Kansas City police Officer Matt Hannah escaped a house fire Thursday with everything important to him: his wife and nine kids.
But the blaze destroyed their home and everything inside, leaving them with nothing more than the socks on their feet and the pajamas on their backs.
They had nothing to change into and nothing to eat. All their cash, credit cards and identification were gone.
But within hours, the family that opened their home to several adopted children was propped up by a bigger family of police officers, rescue workers and residents from Kansas City and beyond.
A police sergeant immediately bought Hannah new shoes. Another officer bought clothes so the kids could change out of their pajamas. The Kansas City Police Foundation gave the family $2,500 to help with unforeseen expenses such as feeding 11 mouths three times a day at restaurants since they were without food, a kitchen or utensils to prepare their own meals.
Soon, co-workers and residents brought piles of clothing, shoes and coats — all in sizes to fit the nine children — to Kansas City police stations. Donations from area police and fire departments and rescue workers also poured in. Secret Santa, a man who’s picked up the tradition of the late Larry Stewart by surprising strangers with greenbacks during the holidays, even paid a visit Saturday.

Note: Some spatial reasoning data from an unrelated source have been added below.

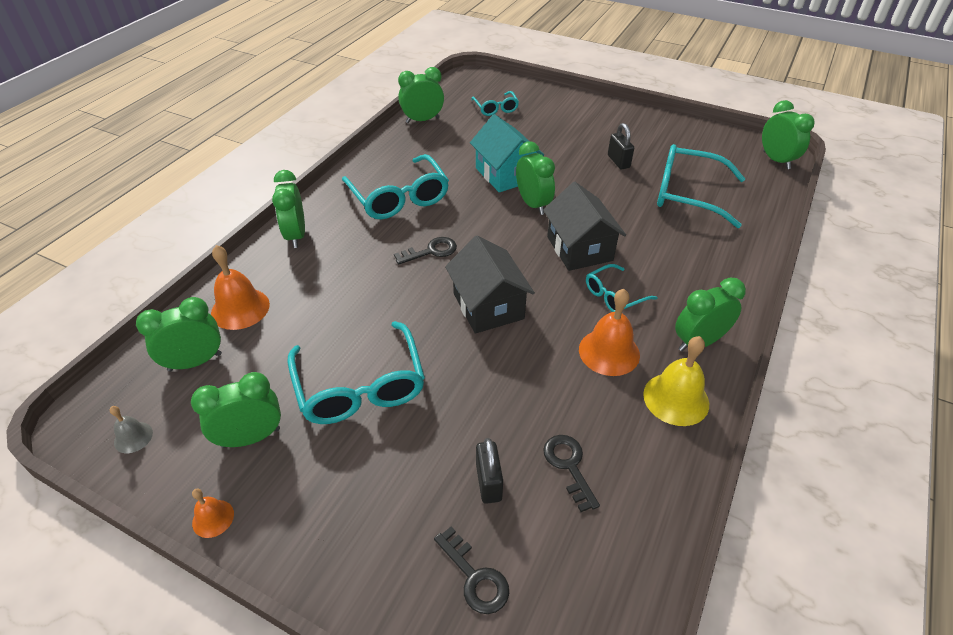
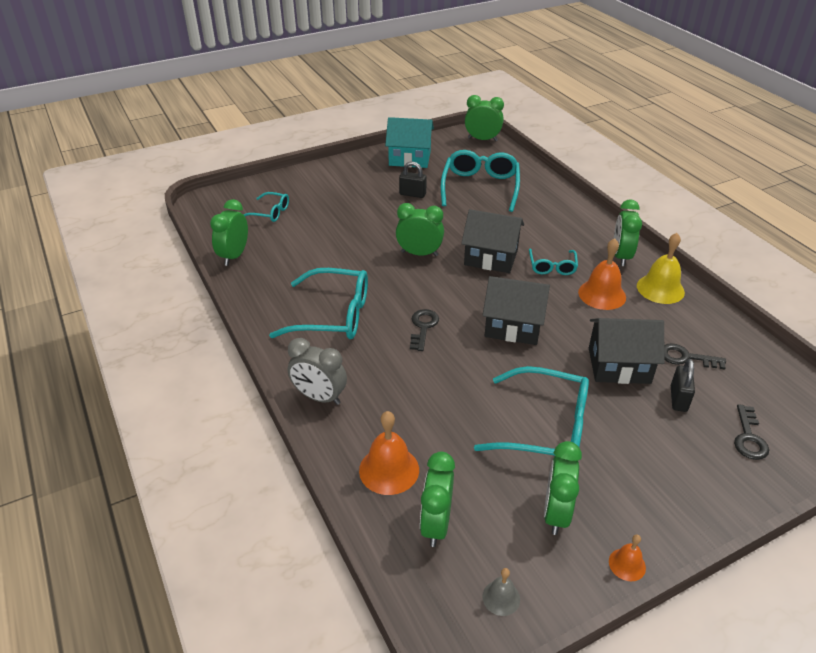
camera: 55 degrees left, 5 degrees down
(296, 235) = (319, 397): green clock -> grey clock
(475, 577) = (749, 437): black key -> black key turned 105 degrees clockwise
(488, 482) = (678, 399): black padlock -> black padlock turned 75 degrees clockwise
(500, 409) = (619, 365): none -> black house
(505, 174) = (367, 249): turquoise house -> turquoise house (410, 158)
(688, 194) = (480, 187): turquoise glasses -> turquoise glasses turned 135 degrees clockwise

“I already know this is going to be a great Christmas,” Hannah told Police Chief Darryl Forté and other well-wishers who had gathered Saturday at the South Patrol Division station, where donations are being stored.
The American Red Cross provided three connected motel rooms for the family until it finds more permanent housing. Several residents have offered vacant or rental homes, said Sgt. Rod Gentry, who is coordinating the donations.
“(Hannah) said he could never have dreamed of this kind of support,” Gentry said. “Everyone has really stepped up.”
Hannah, a 21-year-police veteran, first noticed the fire about 2:30 a.m. inside his split-level brick home. He alerted his wife, and together through the smoke, they systematically located and evacuated each of their children, ages 2 to 16, through a bedroom window onto the roof of a sunroom.
Fire investigators have not determined a cause for the fire. They planned to continue their investigation Monday.